La decisione del sindaco di ritirare la delega ai matrimoni civili alla consigliere comunale Donatella Albini, accusata di aver usato «toni da comizio» nel corso di un matrimonio tra un ragazzo italiano e una cittadina moldava (un matrimonio, ricordiamo, dall’iter piuttosto tribolato e con tanto di arresto in una prima fase della donna, in quanto «clandestina») potrebbe rientrare nella casistica delle stranezze amministrative se non fosse che è inserita in un atteggiamento più generale di questa giunta nei confronti dei matrimoni (e non solo) che coinvolgono persone con cittadinanza non italiana.
È del luglio scorso infatti la delibera, voluta dal vicesindaco Rolfi e approvata da tutta la giunta, con la quale l’Amministrazione ha stabilito che per gli aspiranti sposi stranieri servono documentazione e controlli aggiuntivi che prevedono «adeguati meccanismi di collaborazione tra il Settore Servizi demografici e l’Ufficio di polizia giudiziaria della polizia locale». Un lavoro di intelligence, si potrebbe dire, per cercare di smascherare eventuali matrimoni di comodo.
La delibera rappresenta in realtà il tentativo goffo di aggirare la sentenza 245/2011 con la quale la Corte Costituzionale ha rigettato l’articolo 116 del Codice civile modificato (nel 2009 – pacchetto sicurezza di Maroni) nella parte in cui si chiedeva che per i matrimoni che coinvolgevano stranieri serviva «un documento attestante la regolarità del soggiorno nel territorio italiano».
La sostanza è che esistono già leggi per contrastare i matrimoni di comodo, così come è indubbio che tocchi alla questura e non al sindaco verificare l’effettiva convivenza tra i coniugi. Da qui la segnalazione all’Unar (L’ufficio nazionale antidiscriminazioni che fa capo alla Presidenza del Consiglio) della delibera da parte di Camera del Lavoro di Brescia, Fondazione Piccini e Associazione studi giuridici sull’immigrazione e rispetto alla quale si è in attesa di una risposta a breve.
Il problema, in fondo, è che questa Amministrazione continua a battere sullo stesso tasto, ignorando i principi basilari della Costituzione. Hanno iniziato tentando di differenziare i bonus bebè in base al colore della pelle, finiscono il loro mandato cercando di fare differenze sui matrimoni. Dove non sono riusciti sulle nascite, cercano ora di fare sui matrimoni: un “tentativo di prevenzione” che rischia il ridicolo se non fosse che in gioco ci sono le vite degli altri.
PRIMA I BRESCIANI…il resto sono solo chiacchiere
Proprio la CGIL che da lezioni di costituzionalità: almeno stessero zitti.
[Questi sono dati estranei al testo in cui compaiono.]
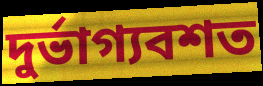
দুর্ভাগ্যবশত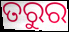
ତରୁରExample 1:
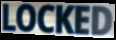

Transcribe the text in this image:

LOCKED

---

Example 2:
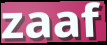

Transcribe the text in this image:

zaaf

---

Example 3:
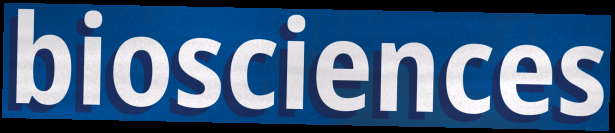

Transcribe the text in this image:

biosciences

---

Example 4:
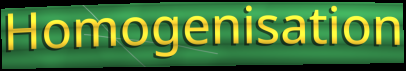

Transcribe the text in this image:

Homogenisation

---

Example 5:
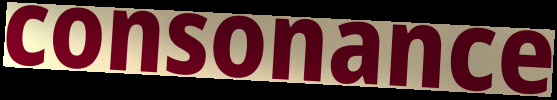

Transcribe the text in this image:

consonance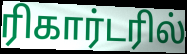
ரிகார்டரில்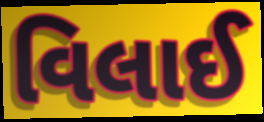
વિલાઈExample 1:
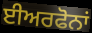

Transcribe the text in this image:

ਈਅਰਫੋਨਾਂ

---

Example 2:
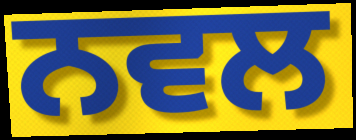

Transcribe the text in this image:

ਨਵਲ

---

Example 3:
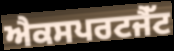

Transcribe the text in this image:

ਐਕਸਪਰਟਜੈੱਟ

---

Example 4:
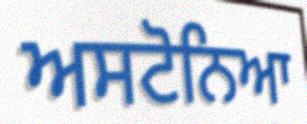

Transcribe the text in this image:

ਅਸਟੋਨਿਆ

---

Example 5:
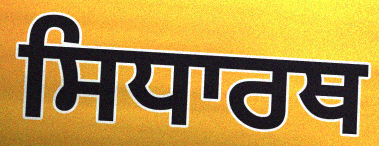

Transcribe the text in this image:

ਸਿਧਾਰਥ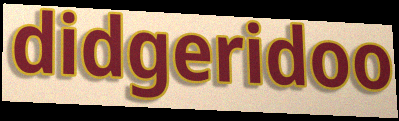
didgeridooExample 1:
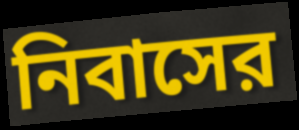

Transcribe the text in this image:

নিবাসের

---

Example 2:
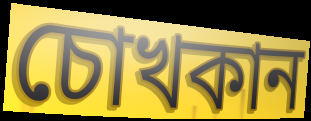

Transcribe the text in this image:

চোখকান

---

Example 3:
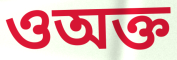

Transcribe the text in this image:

ওঅক্ত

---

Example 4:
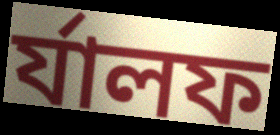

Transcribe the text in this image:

র্যালফ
ebbasta redazione …..ma che siete la velina della CGIL ?
brava Donatella. vai dritta per la tua strada. tanto qs giunta ne ha ancora per poco.
Ancora una volta la CGIL dimentica di difendere i deboli e gli onesti per occuparsi dei furbi e di chi tenta sempre di insinuarsi nelle maglie del sistema. I matrimoni di comodo sono uno strumento col quale ci si approfitta dei cittadini più deboli e nel quale chi fa dell’immigrazione clandestina un business trova terreno fertile. Io trovo condivisibile la scelta dell’amministrazione .
non escludo che esistano i matrimoni di comodo, anche tra cittadini italiani. ma nel caso specifico non c’era proprio nulla di comodo ed ostacolarlo, come ha cercato di fare rolfi, é stata proprio una vigliaccata. per fortuna che la lega é per la famiglia: di razza, peró!
Visto che non accettiamo discriminazioni, perchè alla CGIL ( e agli altri sindacati), ricca a decine di milioni di euro non è richiesto di presentare il bilancio? Gli operai tartassati e i padroni sindacali con tutti i privilegi?
Cavolo, allora è vero! Paroli esiste: fino ad oggi pensavo fosse una fantasia.
CGIL fuori i bilanci e pagate l’IMU sui palazzi dell’ex fascismo che state occupando da decenni. Poi potrete parlare di democrazia e uguaglianza. Fin tanto che questo non accadrà vi reputo alla stessa stregua di un clan para-politico.